ArKit is fun but in my limited experience with it you can't achieve the full facial performance of a hand keyed or mocap performance. I'm not planning to use ArKit in my project so I'm not polishing this.
Unreal range of motion anim
Maya range of motion anim

Key each pose to each frame (53 total). Export animation to unreal. Convert animation to Pose asset. Name each line according to apple ArKit.
https://developer.apple.com/documentation/arkit/arfaceanchor/blendshapelocation
Morphing in a different face, the blendshapes still hold together well.
I had a large improvement in fps as seen in the lower right corner.
The first clip is straight Metahumans, the second clip is the converted blendshape setup.

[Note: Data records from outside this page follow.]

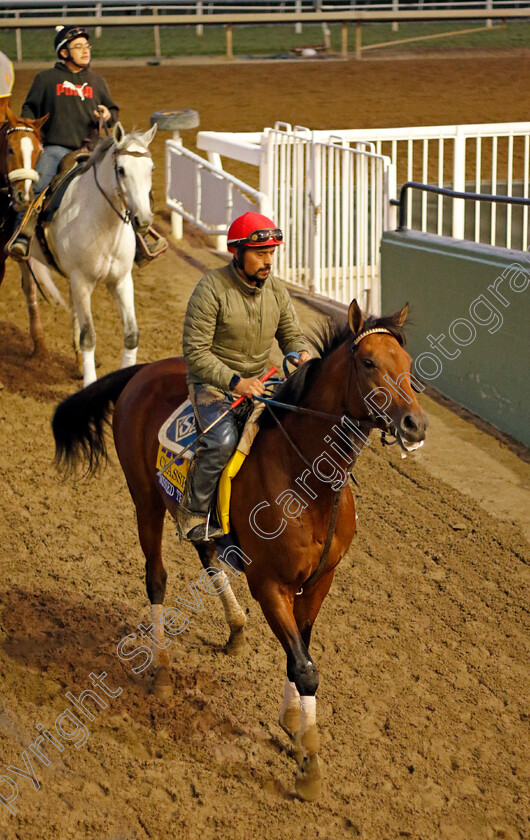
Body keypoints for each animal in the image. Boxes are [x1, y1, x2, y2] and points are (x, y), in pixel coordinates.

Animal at [52, 300, 424, 800]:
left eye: (406, 363)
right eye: (368, 363)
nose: (415, 424)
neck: (309, 478)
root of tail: (144, 370)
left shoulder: (320, 581)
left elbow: (301, 651)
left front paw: (292, 723)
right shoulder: (269, 584)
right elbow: (305, 667)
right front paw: (309, 765)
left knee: (207, 554)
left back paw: (235, 628)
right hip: (145, 499)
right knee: (156, 578)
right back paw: (163, 670)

I want to start by saying the release of metahumans is incredible, the detail they have achieved in their rigs are great. Using a bone facial system is great for rotating vertices around curved volumes.

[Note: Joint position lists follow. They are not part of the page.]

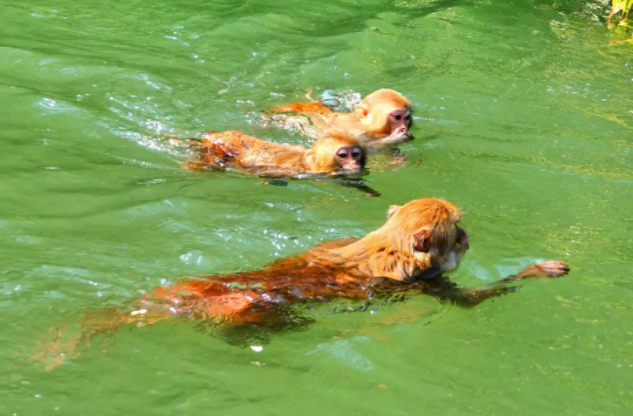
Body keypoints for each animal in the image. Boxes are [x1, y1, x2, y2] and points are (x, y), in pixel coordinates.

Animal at [32, 200, 572, 368]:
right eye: (456, 231)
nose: (469, 237)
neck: (390, 246)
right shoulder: (428, 285)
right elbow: (473, 300)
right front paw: (535, 271)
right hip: (239, 306)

I've been wanting to learn more about facial blendshape work and the metahumans release has been a boon. Unfortunately, for my uses 12 skin influences, 397-713 joints, and 669 blendshapes is too heavy for me.
I converted the metahumans bone rig shapes and rebuilt the logic and combinations solely as a blendshape rig (using bones for the eyes alone). I was getting around 16 fps in maya using metahumans and around 80-100 in maya using the blendshape rig. In this setup 262 blendshapes and 9 bones were used.
ArKit is easier than I expected to use. You can use any custom head setup by exporting a ROM animation, following apples blendshape guide, and creating a Pose Asset from the animation and labeling each frame to the corresponding pose.
***To be clear, this is a rebuild of the metahumans bone rig to a pure blendshape rig. The model, hair, textures, and shapes are all from metahumans, the materials are as well (the face material is adjusted to make the blend masks work with my custom rig).